May the Noise be with you: Adversarial Training without Adversarial Examples
This work addresses adversarial robustness for machine learning models, offering a novel alternative to adversarial training that avoids generating adversarial examples, though it is incremental in its approach.
The paper tackles the problem of adversarial robustness by proposing a method to train models without adversarial examples, using inherent stochasticity with Gaussian noise in neural network layers, achieving empirically similar robustness to adversarial training.
In this paper, we investigate the following question: Can we obtain adversarially-trained models without training on adversarial examples? Our intuition is that training a model with inherent stochasticity, i.e., optimizing the parameters by minimizing a stochastic loss function, yields a robust expectation function that is non-stochastic. In contrast to related methods that introduce noise at the input level, our proposed approach incorporates inherent stochasticity by embedding Gaussian noise within the layers of the NN model at training time. We model the propagation of noise through the layers, introducing a closed-form stochastic loss function that encapsulates a noise variance parameter. Additionally, we contribute a formalized noise-aware gradient, enabling the optimization of model parameters while accounting for stochasticity.

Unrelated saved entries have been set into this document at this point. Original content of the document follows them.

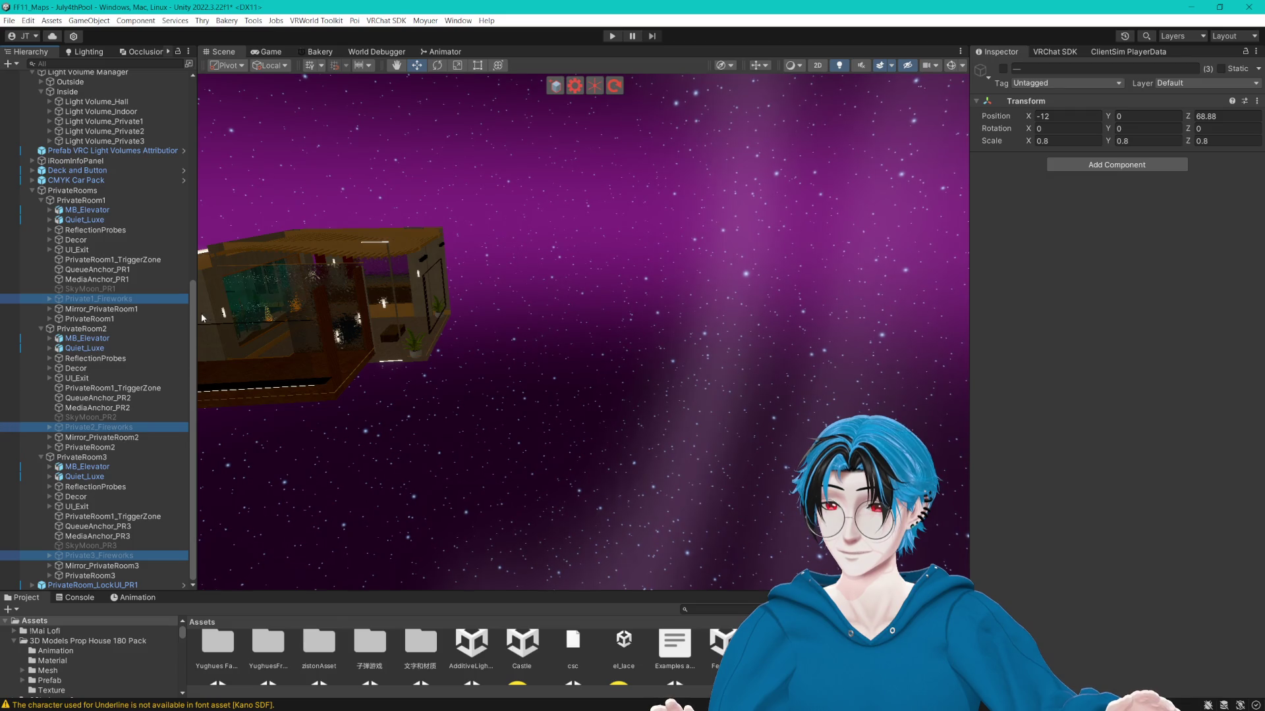
pyautogui.moveTo(195, 306); pyautogui.dragTo(193, 99)
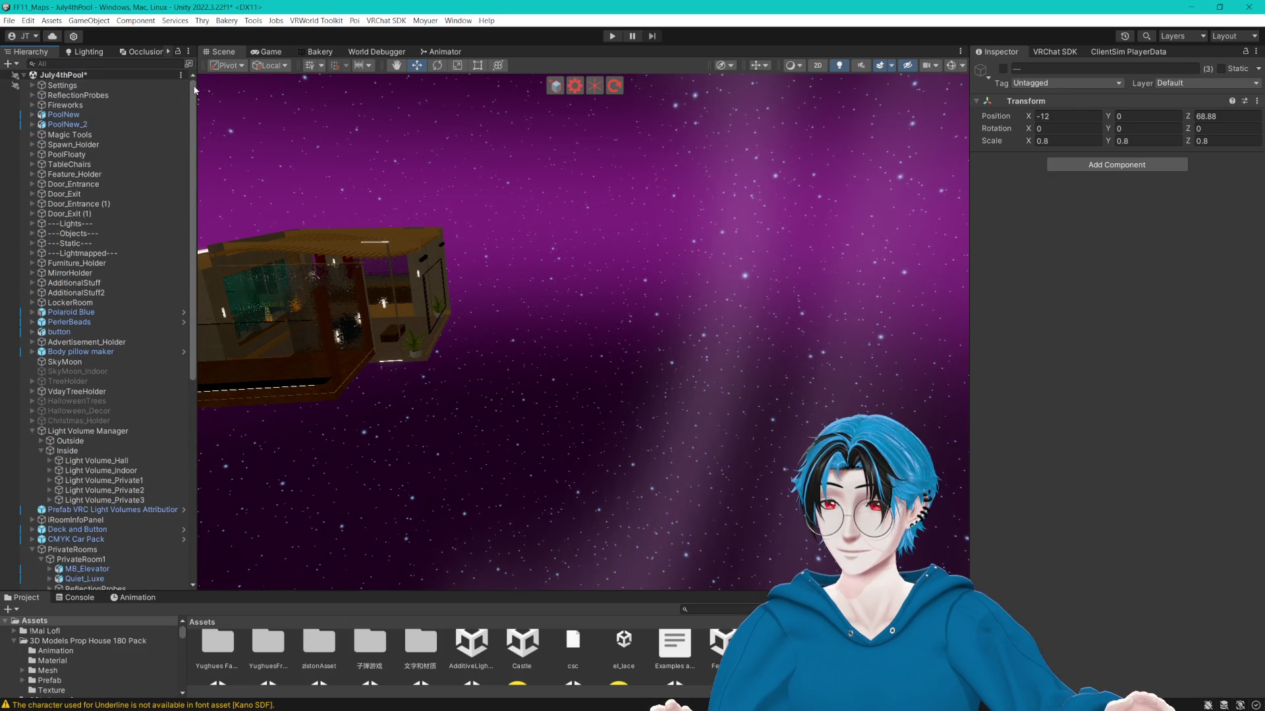
pyautogui.click(32, 105)
pyautogui.keyDown('ctrl'); pyautogui.click(85, 173); pyautogui.keyUp('ctrl')
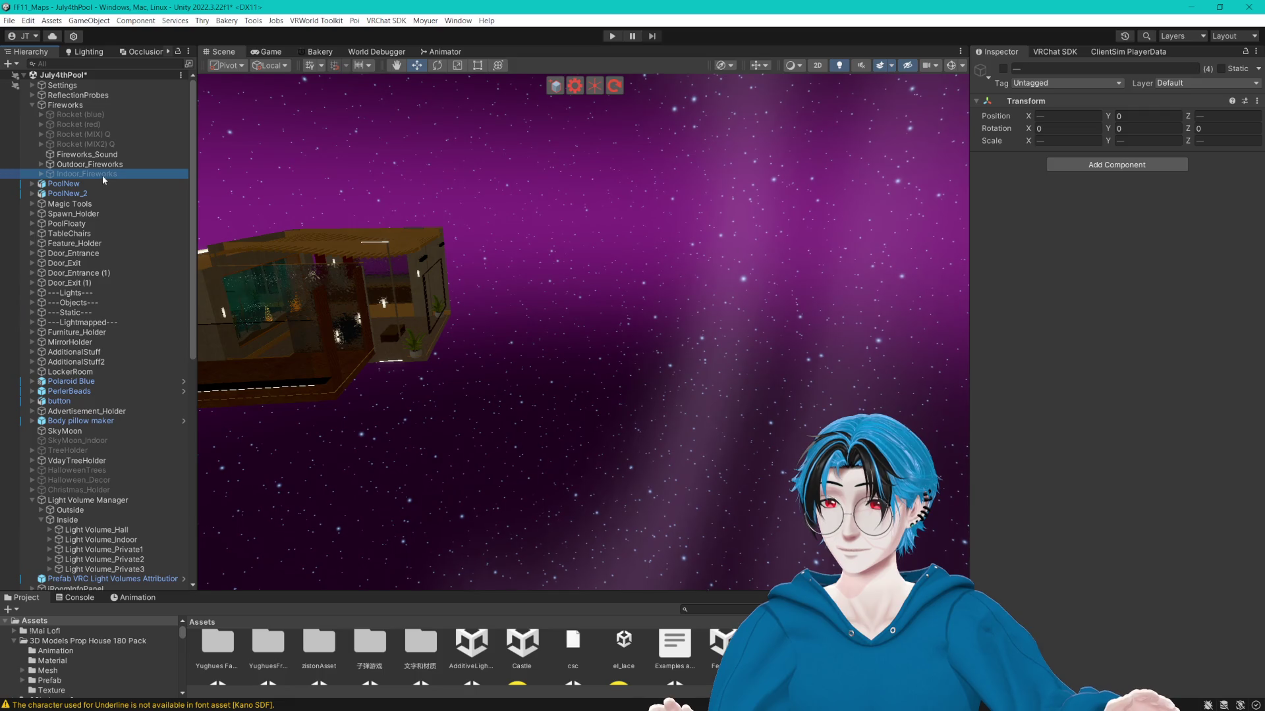
pyautogui.moveTo(90, 176); pyautogui.dragTo(125, 166)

Our experimental results confirm that the expectation model of a stochastic architecture trained on benign distribution is adversarially robust. Interestingly, we find that the impact of the applied Gaussian noise's standard deviation on both robustness and baseline accuracy closely mirrors the impact of the noise magnitude employed in adversarial training. Our work contributes adversarially trained networks using a completely different approach, with empirically similar robustness to adversarial training.